══ MATERIAL FOR THIS TASK ══

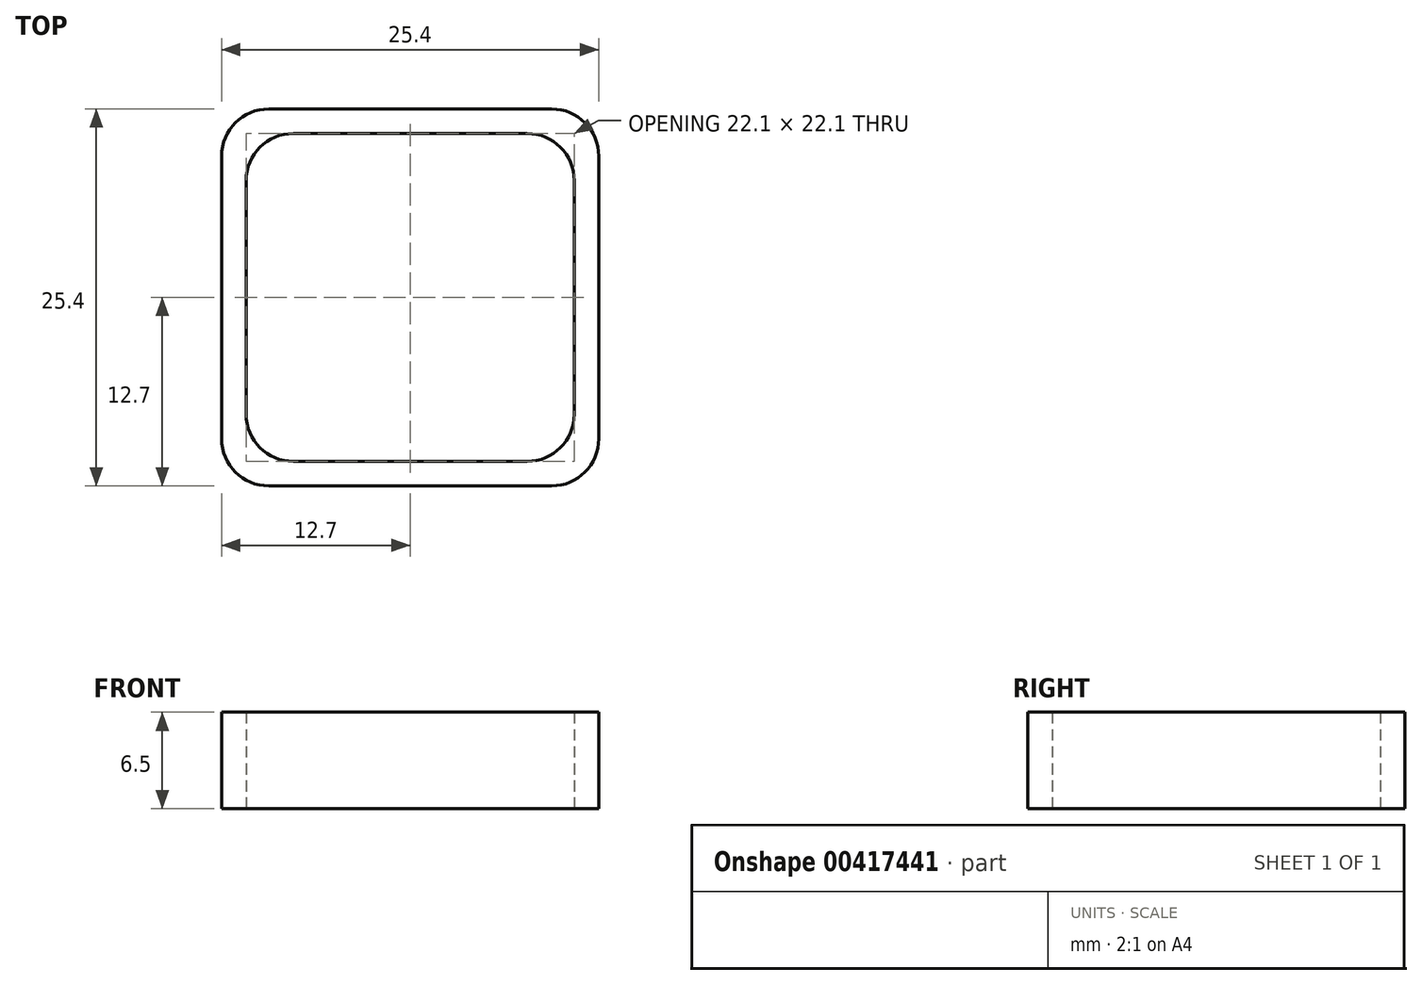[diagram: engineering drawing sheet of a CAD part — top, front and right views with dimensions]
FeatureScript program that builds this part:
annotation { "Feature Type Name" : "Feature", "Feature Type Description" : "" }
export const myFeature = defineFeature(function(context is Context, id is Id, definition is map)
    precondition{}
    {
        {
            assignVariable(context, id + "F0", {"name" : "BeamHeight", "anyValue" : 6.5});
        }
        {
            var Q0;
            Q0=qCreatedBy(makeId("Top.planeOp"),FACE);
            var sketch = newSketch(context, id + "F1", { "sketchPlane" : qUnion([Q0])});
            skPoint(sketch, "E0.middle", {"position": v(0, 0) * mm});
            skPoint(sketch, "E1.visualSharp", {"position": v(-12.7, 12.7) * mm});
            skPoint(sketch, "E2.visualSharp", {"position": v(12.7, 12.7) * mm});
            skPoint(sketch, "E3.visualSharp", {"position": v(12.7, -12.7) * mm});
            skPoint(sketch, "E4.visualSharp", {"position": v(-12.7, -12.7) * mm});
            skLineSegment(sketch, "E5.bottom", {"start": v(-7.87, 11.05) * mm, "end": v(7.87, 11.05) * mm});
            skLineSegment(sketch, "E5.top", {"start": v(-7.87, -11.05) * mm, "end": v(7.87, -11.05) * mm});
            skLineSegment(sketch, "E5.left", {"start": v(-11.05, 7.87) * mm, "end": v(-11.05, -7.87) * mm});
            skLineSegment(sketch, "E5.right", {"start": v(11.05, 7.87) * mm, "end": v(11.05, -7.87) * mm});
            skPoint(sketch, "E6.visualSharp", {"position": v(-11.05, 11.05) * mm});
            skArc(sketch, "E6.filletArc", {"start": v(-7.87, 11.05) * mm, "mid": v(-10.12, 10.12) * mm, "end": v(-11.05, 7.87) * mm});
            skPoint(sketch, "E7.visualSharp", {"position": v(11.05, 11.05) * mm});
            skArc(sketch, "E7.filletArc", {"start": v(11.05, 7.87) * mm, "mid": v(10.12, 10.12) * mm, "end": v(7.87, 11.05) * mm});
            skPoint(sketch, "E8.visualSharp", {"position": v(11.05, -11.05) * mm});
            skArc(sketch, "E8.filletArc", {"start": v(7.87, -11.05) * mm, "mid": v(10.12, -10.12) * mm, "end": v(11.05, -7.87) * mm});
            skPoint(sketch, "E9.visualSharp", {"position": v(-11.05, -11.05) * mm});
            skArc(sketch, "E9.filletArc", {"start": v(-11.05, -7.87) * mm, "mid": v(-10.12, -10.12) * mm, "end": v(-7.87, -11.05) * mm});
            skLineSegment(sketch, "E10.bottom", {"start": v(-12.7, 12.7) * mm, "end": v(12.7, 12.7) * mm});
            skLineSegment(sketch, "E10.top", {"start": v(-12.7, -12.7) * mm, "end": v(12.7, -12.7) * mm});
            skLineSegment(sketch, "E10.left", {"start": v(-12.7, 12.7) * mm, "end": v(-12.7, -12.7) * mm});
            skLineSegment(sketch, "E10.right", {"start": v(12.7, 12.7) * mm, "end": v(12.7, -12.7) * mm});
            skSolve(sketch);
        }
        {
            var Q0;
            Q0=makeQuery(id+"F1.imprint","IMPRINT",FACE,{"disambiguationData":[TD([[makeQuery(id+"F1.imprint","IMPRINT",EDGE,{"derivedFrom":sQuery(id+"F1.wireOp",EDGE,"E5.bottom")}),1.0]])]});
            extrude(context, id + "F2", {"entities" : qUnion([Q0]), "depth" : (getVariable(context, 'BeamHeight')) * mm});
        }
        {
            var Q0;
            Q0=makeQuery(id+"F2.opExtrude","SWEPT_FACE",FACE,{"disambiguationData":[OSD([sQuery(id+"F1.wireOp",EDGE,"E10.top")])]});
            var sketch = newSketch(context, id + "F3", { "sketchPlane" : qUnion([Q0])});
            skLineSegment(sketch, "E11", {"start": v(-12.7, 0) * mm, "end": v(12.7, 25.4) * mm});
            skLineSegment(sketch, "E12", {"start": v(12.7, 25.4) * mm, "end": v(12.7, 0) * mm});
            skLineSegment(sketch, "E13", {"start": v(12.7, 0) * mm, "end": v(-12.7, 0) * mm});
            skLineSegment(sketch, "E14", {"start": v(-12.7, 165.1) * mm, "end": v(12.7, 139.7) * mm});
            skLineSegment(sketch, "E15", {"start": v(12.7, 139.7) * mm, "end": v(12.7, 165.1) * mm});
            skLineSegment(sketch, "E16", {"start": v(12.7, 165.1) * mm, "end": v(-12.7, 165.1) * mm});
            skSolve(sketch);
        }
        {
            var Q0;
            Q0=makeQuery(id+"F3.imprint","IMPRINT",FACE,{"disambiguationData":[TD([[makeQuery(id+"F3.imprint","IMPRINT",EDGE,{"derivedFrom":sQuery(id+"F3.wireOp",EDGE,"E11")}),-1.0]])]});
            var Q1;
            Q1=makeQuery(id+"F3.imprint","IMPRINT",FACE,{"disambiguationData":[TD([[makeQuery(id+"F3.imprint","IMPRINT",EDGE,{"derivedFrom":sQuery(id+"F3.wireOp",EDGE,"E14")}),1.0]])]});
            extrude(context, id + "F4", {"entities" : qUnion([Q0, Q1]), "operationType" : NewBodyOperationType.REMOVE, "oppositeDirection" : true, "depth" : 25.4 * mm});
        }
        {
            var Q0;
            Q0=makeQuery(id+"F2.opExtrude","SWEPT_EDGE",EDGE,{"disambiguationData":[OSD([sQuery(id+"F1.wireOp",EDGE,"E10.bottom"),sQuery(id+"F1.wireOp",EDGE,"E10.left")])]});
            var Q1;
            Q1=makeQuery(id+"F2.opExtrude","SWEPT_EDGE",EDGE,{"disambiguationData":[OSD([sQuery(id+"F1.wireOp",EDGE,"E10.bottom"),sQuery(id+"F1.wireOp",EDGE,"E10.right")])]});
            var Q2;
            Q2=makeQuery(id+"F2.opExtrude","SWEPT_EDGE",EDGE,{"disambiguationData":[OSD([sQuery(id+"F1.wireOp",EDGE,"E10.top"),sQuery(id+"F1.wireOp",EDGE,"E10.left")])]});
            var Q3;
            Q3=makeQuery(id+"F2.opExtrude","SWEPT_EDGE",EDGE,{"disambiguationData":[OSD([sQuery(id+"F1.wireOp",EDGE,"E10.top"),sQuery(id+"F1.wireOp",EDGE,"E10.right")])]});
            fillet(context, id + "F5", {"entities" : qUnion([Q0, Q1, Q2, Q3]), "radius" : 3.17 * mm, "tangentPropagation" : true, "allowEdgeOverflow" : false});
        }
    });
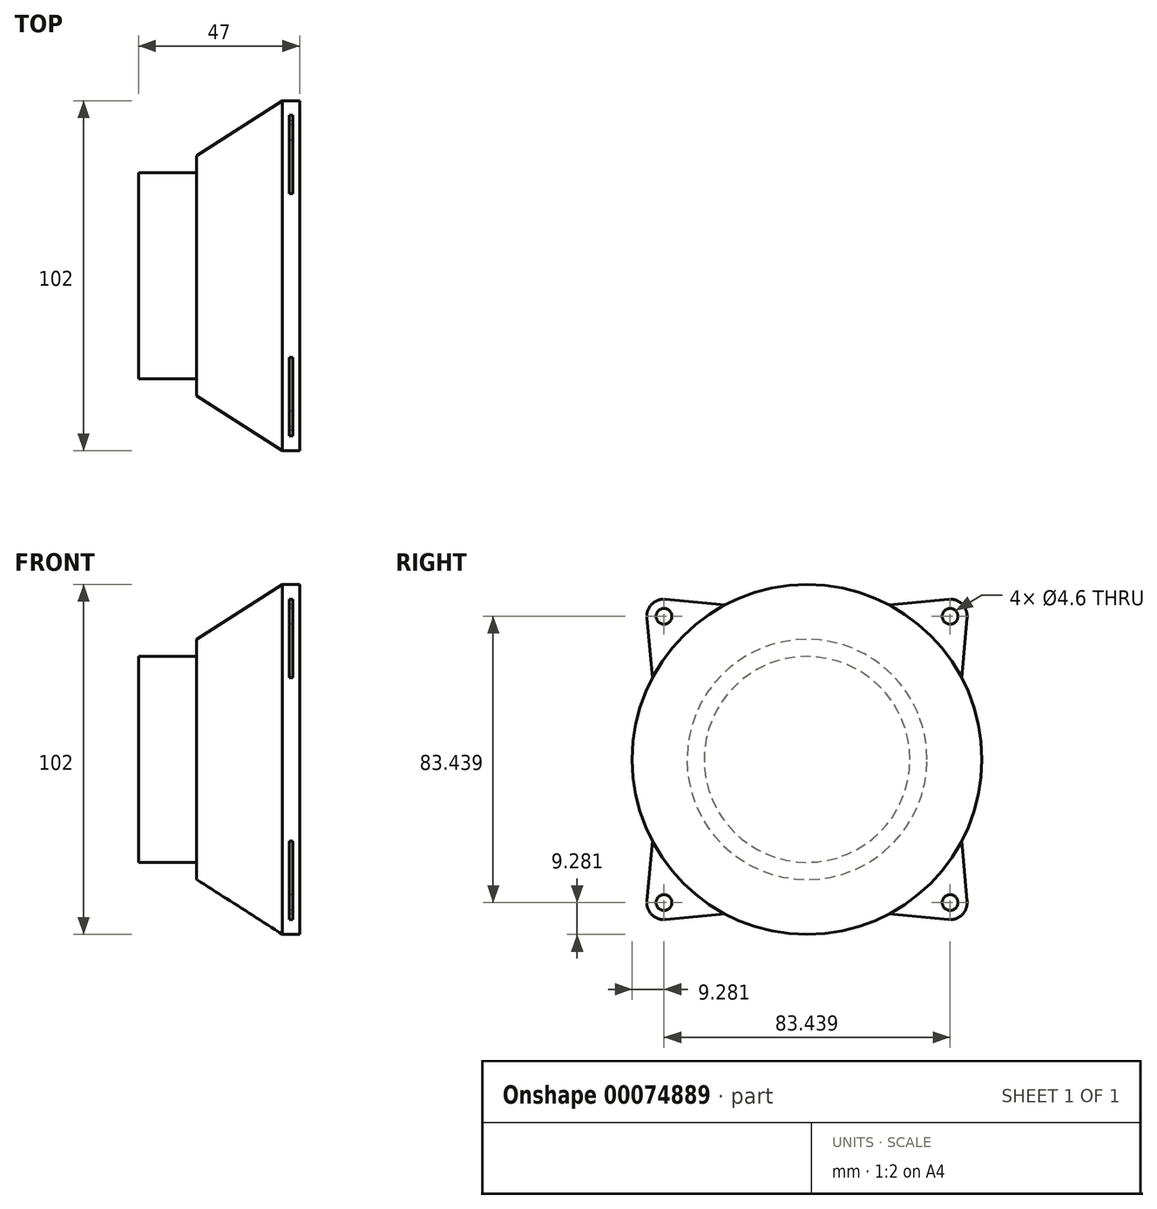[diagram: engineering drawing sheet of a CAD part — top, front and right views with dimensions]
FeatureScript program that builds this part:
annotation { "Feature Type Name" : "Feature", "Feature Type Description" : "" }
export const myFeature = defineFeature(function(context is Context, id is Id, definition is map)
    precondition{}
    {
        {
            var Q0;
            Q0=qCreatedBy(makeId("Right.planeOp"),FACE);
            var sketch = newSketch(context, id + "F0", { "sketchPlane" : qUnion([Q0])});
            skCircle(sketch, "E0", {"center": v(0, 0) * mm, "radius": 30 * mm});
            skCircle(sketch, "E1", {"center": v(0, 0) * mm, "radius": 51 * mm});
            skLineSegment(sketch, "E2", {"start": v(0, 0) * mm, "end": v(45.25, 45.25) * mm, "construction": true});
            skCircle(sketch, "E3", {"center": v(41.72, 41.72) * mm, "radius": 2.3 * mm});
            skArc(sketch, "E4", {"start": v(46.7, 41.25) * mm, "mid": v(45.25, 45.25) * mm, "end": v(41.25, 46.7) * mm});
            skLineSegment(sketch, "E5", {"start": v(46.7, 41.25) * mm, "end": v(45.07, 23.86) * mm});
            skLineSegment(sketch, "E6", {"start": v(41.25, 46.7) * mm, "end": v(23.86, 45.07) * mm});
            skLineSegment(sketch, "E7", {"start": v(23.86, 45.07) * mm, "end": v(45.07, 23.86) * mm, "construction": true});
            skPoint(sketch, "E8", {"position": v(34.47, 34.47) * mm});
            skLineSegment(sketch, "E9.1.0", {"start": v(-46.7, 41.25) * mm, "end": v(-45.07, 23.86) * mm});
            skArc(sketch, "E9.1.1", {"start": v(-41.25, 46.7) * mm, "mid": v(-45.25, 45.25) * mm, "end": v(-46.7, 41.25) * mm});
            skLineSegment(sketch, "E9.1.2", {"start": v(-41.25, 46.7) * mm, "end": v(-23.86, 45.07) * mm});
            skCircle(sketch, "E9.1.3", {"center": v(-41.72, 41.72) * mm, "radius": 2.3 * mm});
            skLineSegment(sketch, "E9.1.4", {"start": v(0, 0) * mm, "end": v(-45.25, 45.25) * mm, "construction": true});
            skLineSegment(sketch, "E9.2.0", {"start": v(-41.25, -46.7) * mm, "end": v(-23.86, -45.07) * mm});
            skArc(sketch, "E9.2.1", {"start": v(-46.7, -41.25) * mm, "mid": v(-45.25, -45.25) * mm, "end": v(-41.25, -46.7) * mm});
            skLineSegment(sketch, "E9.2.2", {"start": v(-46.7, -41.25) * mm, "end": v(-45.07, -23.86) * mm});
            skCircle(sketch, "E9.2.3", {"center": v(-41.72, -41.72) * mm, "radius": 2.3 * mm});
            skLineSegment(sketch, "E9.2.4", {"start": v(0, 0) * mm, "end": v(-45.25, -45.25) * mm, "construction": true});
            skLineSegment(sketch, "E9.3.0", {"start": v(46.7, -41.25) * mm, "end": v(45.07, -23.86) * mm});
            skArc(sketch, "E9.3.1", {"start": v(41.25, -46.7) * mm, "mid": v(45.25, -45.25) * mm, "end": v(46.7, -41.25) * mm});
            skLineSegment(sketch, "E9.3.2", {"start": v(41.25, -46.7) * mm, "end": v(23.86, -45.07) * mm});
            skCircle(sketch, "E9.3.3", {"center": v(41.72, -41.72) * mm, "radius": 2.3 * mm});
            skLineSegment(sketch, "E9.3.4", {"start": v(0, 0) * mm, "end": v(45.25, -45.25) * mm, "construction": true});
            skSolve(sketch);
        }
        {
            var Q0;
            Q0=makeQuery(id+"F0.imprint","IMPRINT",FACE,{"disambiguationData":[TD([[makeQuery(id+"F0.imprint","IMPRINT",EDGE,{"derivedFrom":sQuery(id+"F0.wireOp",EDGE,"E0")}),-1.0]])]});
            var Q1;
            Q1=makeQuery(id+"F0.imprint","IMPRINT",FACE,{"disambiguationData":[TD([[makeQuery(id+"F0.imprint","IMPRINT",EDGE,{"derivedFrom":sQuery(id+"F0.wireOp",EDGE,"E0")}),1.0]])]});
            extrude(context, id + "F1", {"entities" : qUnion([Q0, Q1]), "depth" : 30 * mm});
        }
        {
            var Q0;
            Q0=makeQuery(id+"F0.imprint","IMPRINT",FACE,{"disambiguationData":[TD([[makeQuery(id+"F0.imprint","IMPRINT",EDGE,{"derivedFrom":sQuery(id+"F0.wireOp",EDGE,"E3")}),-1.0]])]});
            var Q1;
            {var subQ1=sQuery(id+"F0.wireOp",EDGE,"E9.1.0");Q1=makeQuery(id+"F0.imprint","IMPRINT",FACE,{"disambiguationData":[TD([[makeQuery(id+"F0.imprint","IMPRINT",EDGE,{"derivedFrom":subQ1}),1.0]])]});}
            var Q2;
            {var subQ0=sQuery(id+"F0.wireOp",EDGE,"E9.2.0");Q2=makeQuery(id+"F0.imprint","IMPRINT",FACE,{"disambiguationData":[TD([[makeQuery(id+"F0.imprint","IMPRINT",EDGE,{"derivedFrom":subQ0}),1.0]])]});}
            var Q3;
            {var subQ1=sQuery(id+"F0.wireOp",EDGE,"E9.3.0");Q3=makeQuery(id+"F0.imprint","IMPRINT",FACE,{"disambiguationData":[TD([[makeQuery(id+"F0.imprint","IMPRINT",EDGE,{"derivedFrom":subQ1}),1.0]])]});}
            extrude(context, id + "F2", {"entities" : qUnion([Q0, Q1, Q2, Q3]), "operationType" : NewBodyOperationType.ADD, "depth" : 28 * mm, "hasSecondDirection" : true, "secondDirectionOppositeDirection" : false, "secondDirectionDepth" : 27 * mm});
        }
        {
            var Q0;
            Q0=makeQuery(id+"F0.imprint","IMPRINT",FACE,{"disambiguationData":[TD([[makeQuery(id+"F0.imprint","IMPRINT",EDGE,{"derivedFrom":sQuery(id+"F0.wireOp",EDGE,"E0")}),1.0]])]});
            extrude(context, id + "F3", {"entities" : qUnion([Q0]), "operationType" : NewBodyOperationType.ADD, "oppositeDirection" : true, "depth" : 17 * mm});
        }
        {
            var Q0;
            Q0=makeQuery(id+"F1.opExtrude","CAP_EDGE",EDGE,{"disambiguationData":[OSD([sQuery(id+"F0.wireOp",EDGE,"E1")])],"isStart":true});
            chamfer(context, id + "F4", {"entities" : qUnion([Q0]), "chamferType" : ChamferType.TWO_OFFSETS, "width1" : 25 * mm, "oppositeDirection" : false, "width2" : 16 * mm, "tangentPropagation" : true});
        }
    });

═══

EXERCISE GOAL: Rewrite everything from the start of the material down to the line containing "v(-11.05, 11.05) *", swapping "BeamHeight" for "BarHeight" and changing nothing else. Leave the pictures out of your answer.

RESULT OF THE EXERCISE:
[diagram: engineering drawing sheet of a CAD part — top, front and right views with dimensions]
FeatureScript program that builds this part:
annotation { "Feature Type Name" : "Feature", "Feature Type Description" : "" }
export const myFeature = defineFeature(function(context is Context, id is Id, definition is map)
    precondition{}
    {
        {
            assignVariable(context, id + "F0", {"name" : "BarHeight", "anyValue" : 6.5});
        }
        {
            var Q0;
            Q0=qCreatedBy(makeId("Top.planeOp"),FACE);
            var sketch = newSketch(context, id + "F1", { "sketchPlane" : qUnion([Q0])});
            skPoint(sketch, "E0.middle", {"position": v(0, 0) * mm});
            skPoint(sketch, "E1.visualSharp", {"position": v(-12.7, 12.7) * mm});
            skPoint(sketch, "E2.visualSharp", {"position": v(12.7, 12.7) * mm});
            skPoint(sketch, "E3.visualSharp", {"position": v(12.7, -12.7) * mm});
            skPoint(sketch, "E4.visualSharp", {"position": v(-12.7, -12.7) * mm});
            skLineSegment(sketch, "E5.bottom", {"start": v(-7.87, 11.05) * mm, "end": v(7.87, 11.05) * mm});
            skLineSegment(sketch, "E5.top", {"start": v(-7.87, -11.05) * mm, "end": v(7.87, -11.05) * mm});
            skLineSegment(sketch, "E5.left", {"start": v(-11.05, 7.87) * mm, "end": v(-11.05, -7.87) * mm});
            skLineSegment(sketch, "E5.right", {"start": v(11.05, 7.87) * mm, "end": v(11.05, -7.87) * mm});
            skPoint(sketch, "E6.visualSharp", {"position": v(-11.05, 11.05) * mm});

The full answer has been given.